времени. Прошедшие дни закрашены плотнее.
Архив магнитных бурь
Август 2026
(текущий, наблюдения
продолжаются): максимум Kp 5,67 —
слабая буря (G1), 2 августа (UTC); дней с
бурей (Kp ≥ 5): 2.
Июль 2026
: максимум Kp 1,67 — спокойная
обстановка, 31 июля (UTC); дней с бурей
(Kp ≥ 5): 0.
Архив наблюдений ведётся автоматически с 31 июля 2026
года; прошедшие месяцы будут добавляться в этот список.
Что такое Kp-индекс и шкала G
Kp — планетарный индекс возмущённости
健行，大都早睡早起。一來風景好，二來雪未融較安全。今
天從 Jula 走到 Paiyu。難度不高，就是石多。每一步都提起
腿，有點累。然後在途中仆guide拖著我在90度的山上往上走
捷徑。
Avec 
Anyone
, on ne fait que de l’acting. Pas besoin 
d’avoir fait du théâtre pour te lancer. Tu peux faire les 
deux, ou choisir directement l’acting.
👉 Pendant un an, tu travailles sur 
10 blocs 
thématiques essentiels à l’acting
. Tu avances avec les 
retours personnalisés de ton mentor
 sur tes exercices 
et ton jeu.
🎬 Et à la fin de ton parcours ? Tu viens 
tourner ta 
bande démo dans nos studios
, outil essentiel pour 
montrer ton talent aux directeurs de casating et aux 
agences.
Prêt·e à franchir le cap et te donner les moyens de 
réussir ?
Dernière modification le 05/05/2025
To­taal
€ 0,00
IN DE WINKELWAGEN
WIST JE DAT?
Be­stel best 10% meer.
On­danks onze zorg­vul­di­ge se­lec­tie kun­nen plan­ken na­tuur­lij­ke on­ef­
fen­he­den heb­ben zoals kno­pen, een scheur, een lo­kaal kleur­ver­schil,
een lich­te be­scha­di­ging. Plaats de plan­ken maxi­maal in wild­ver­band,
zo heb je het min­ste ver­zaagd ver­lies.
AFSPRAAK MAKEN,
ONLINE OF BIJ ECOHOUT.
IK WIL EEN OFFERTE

◆ Exercise: Would you set down every entry again, exactly?

◆ Answer for the task:
времени. Прошедшие дни закрашены плотнее.
Архив магнитных бурь
Август 2026
(текущий, наблюдения
продолжаются): максимум Kp 5,67 —
слабая буря (G1), 2 августа (UTC); дней с
бурей (Kp ≥ 5): 2.
Июль 2026
: максимум Kp 1,67 — спокойная
обстановка, 31 июля (UTC); дней с бурей
(Kp ≥ 5): 0.
Архив наблюдений ведётся автоматически с 31 июля 2026
года; прошедшие месяцы будут добавляться в этот список.
Что такое Kp-индекс и шкала G
Kp — планетарный индекс возмущённости
健行，大都早睡早起。一來風景好，二來雪未融較安全。今
天從 Jula 走到 Paiyu。難度不高，就是石多。每一步都提起
腿，有點累。然後在途中仆guide拖著我在90度的山上往上走
捷徑。
Avec 
Anyone
, on ne fait que de l’acting. Pas besoin 
d’avoir fait du théâtre pour te lancer. Tu peux faire les 
deux, ou choisir directement l’acting.
👉 Pendant un an, tu travailles sur 
10 blocs 
thématiques essentiels à l’acting
. Tu avances avec les 
retours personnalisés de ton mentor
 sur tes exercices 
et ton jeu.
🎬 Et à la fin de ton parcours ? Tu viens 
tourner ta 
bande démo dans nos studios
, outil essentiel pour 
montrer ton talent aux directeurs de casating et aux 
agences.
Prêt·e à franchir le cap et te donner les moyens de 
réussir ?
Dernière modification le 05/05/2025
To­taal
€ 0,00
IN DE WINKELWAGEN
WIST JE DAT?
Be­stel best 10% meer.
On­danks onze zorg­vul­di­ge se­lec­tie kun­nen plan­ken na­tuur­lij­ke on­ef­
fen­he­den heb­ben zoals kno­pen, een scheur, een lo­kaal kleur­ver­schil,
een lich­te be­scha­di­ging. Plaats de plan­ken maxi­maal in wild­ver­band,
zo heb je het min­ste ver­zaagd ver­lies.
AFSPRAAK MAKEN,
ONLINE OF BIJ ECOHOUT.
IK WIL EEN OFFERTE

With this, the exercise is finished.